The default behavior is that a BatchJob will run as many Jobs as possible: Balsam decides what runs in any given allocation. But perhaps we wish to prioritize a certain group of runs, or deliberately run Jobs in separate partitions as part of a scalability study.

This is easy with the CLI:

# Only run jobs with tags system=H2O and scale=4
$ balsam queue submit -n 4 --tag system=H2O --tag scale=4  # ...other args

Or with the API:

BatchJob.objects.create(
    # ...other kwargs
    num_nodes=4,
    filter_tags={"system": "H2O", "scale": "4"}
)

Partitioning BatchJobs

By default, a single launcher process manages the entire allocation of compute nodes with a single job mode of either mpi or serial. In advanced use-cases, we can actually divide a single queue submission/allocation into multiple launcher partitions.

Each of this partitions can have its own number of compute nodes, job mode, and filter tags. This can be useful in different contexts:

  • Dividing an allocation to run a mixed workload of MPI applications and high-throughput sub-node applications.
  • Improving scalability to large node counts by parallelizing the job launcher.

We can request that a BatchJob is split into partitions on the CLI. In this example, we split a 128-node allocation into a 2-node MPI launcher (to run some "leader" MPI app on 2 nodes), while the remaining 126 nodes are managed by the efficient serial mode launcher for high-throughput.
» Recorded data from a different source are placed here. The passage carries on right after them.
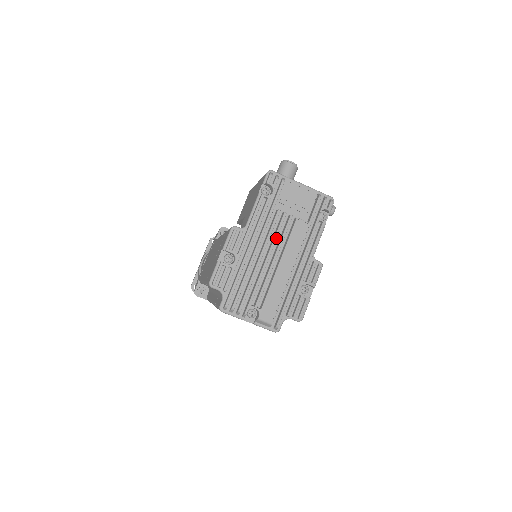
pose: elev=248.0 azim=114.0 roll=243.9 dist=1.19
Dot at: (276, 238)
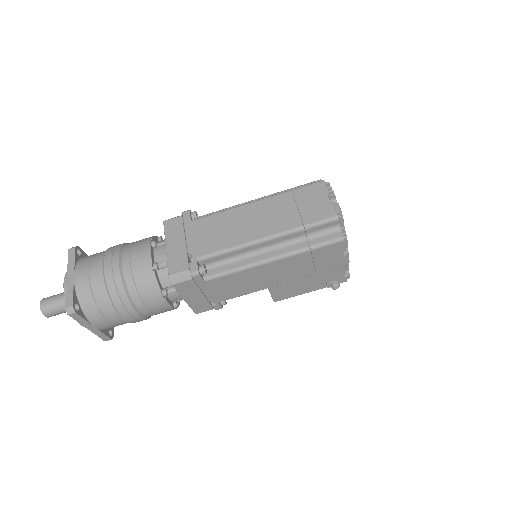
Dot at: occluded
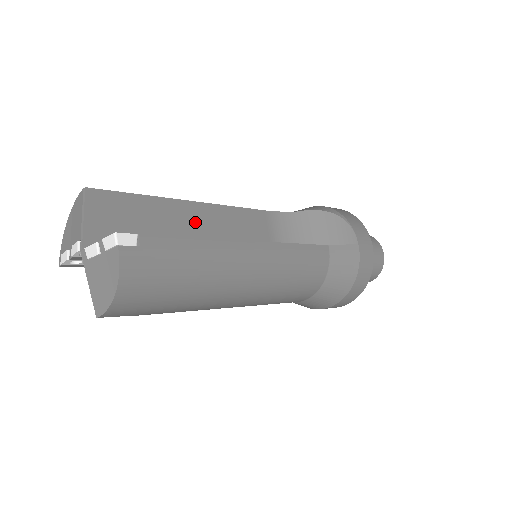
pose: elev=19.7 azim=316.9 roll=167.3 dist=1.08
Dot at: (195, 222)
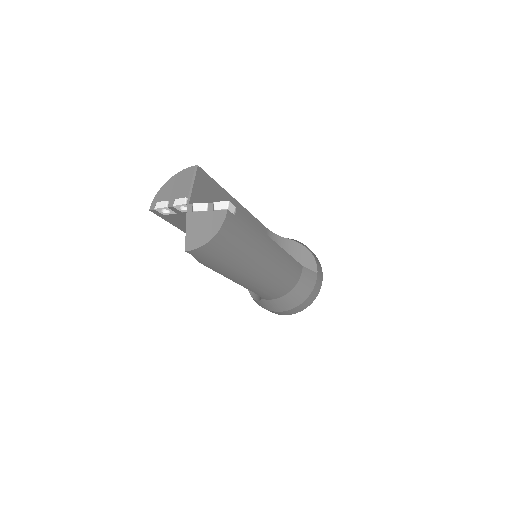
Dot at: occluded
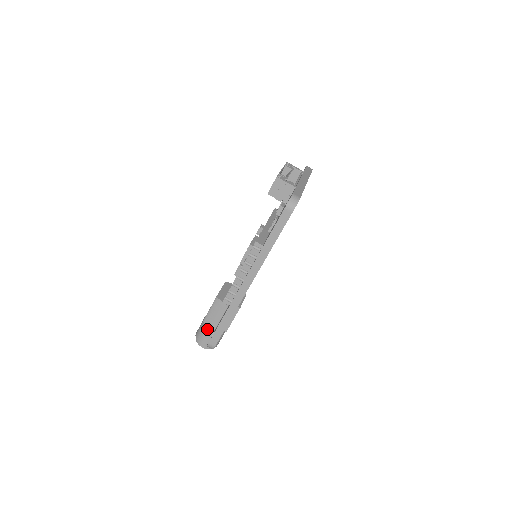
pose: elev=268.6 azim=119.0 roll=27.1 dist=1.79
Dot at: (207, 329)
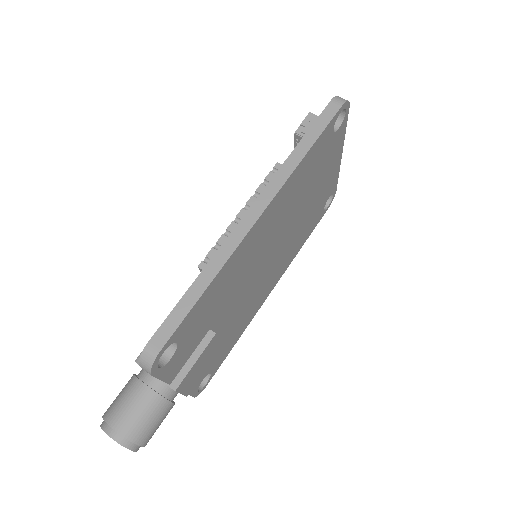
Dot at: (136, 385)
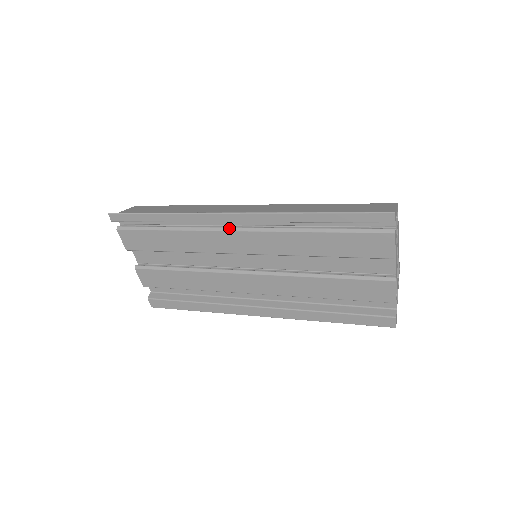
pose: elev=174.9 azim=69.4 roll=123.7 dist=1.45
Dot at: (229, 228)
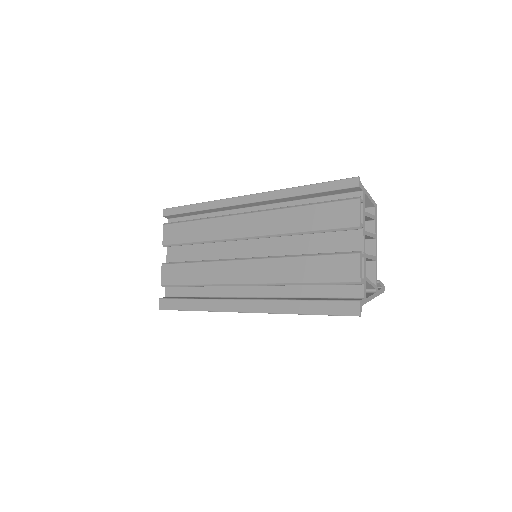
Dot at: (239, 213)
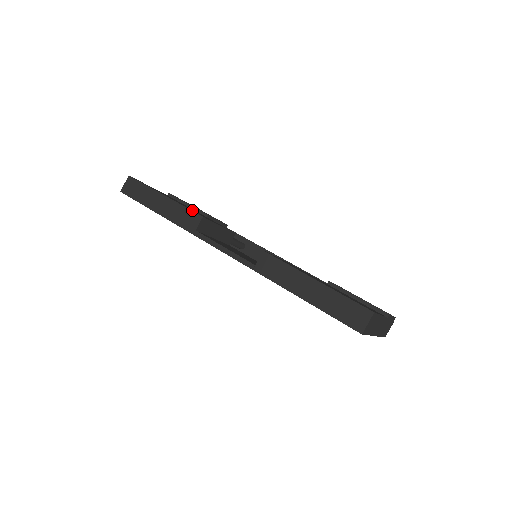
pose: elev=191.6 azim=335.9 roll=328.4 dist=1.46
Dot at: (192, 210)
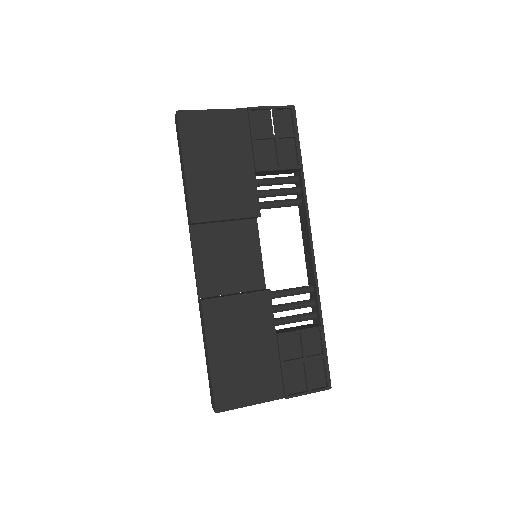
Dot at: (203, 195)
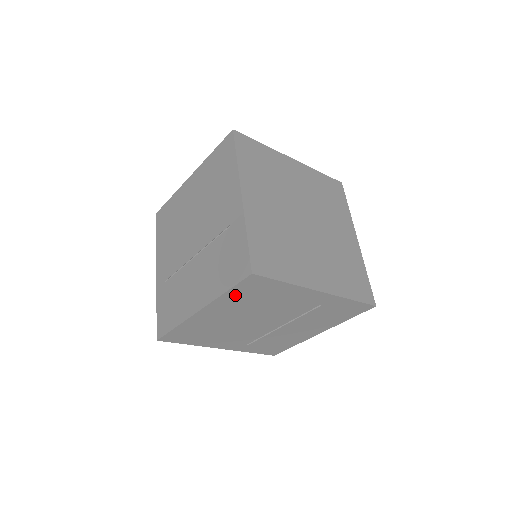
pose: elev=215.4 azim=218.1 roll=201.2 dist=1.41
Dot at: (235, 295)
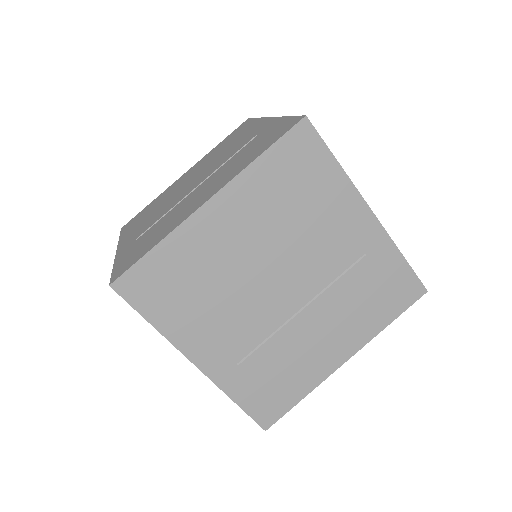
Dot at: (269, 171)
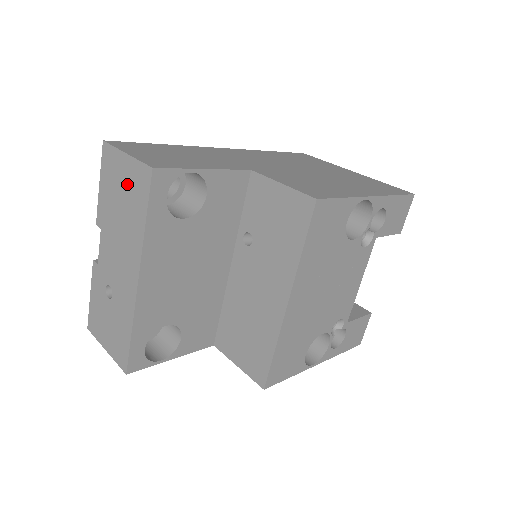
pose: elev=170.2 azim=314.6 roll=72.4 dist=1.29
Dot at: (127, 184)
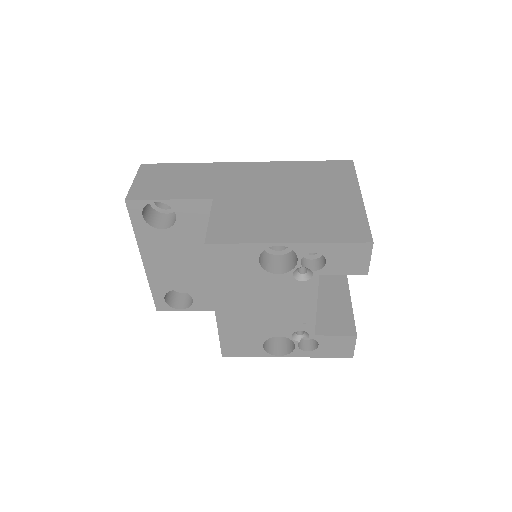
Dot at: occluded
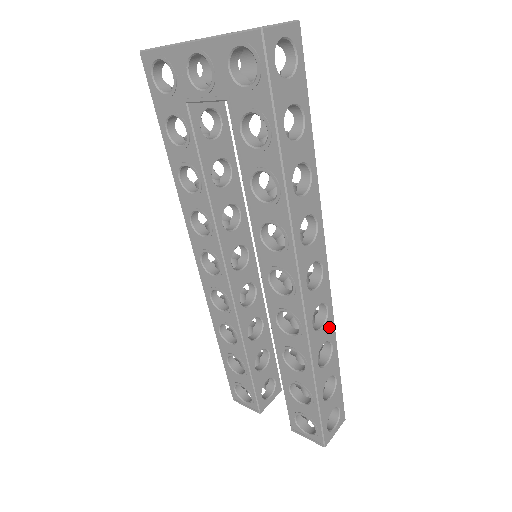
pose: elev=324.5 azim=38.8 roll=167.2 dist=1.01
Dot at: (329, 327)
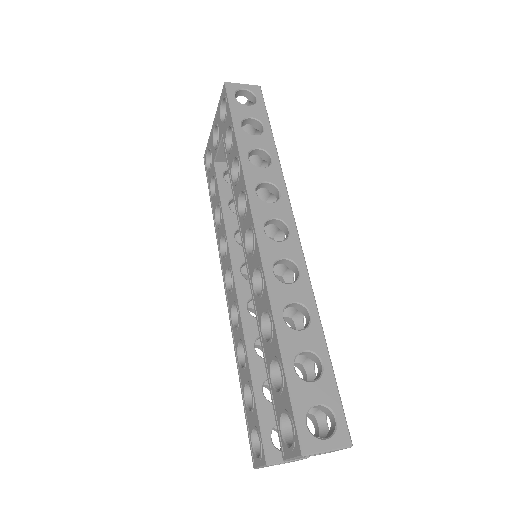
Dot at: (303, 290)
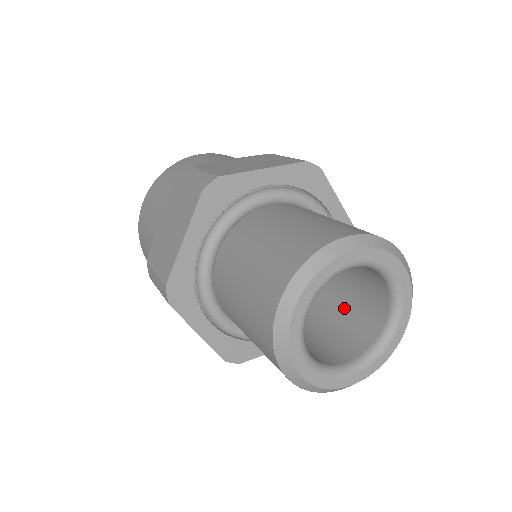
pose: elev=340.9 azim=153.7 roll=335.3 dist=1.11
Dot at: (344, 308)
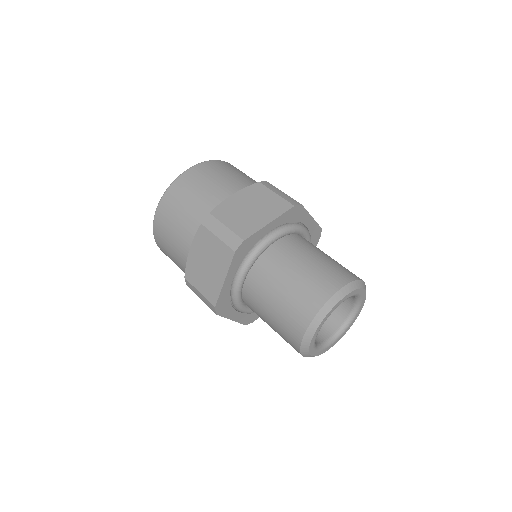
Dot at: occluded
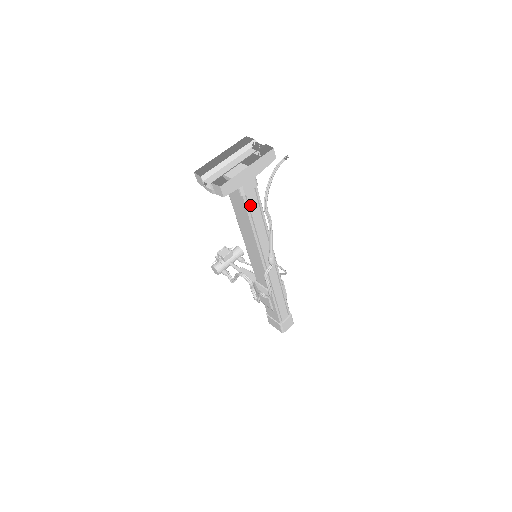
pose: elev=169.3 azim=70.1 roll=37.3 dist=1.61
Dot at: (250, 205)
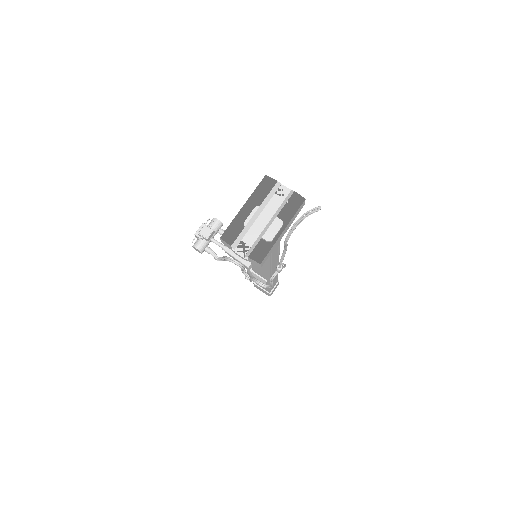
Dot at: occluded
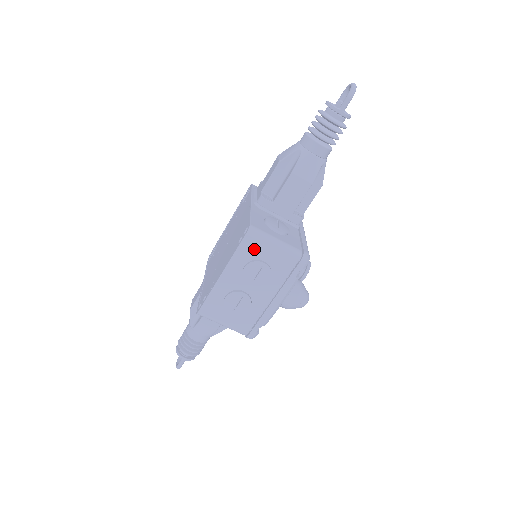
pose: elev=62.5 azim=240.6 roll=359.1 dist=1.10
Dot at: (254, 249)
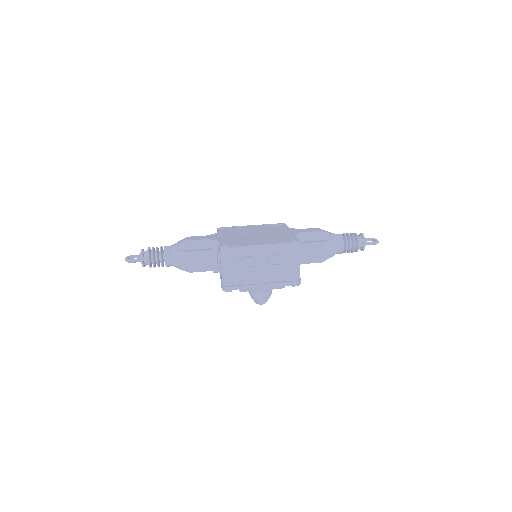
Dot at: (289, 252)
$ balsam queue submit -n 128 -p mpi:2 -p serial:126 # ...other args

We could also apply tag restrictions to ensure that the right Jobs run in the right partition:

$ balsam queue submit -n 128 -p mpi:2:role=leader -p serial:126:role=worker # ...other args

With the Python API, this looks like:

BatchJob.objects.create(
    # ...other kwargs
    num_nodes=128,
    partitions=[
        {"job_mode": "mpi", "num_nodes": 2, "filter_tags": {"role": "leader"}},
        {"job_mode": "serial", "num_nodes": 126, "filter_tags": {"role": "worker"}},
    ]
)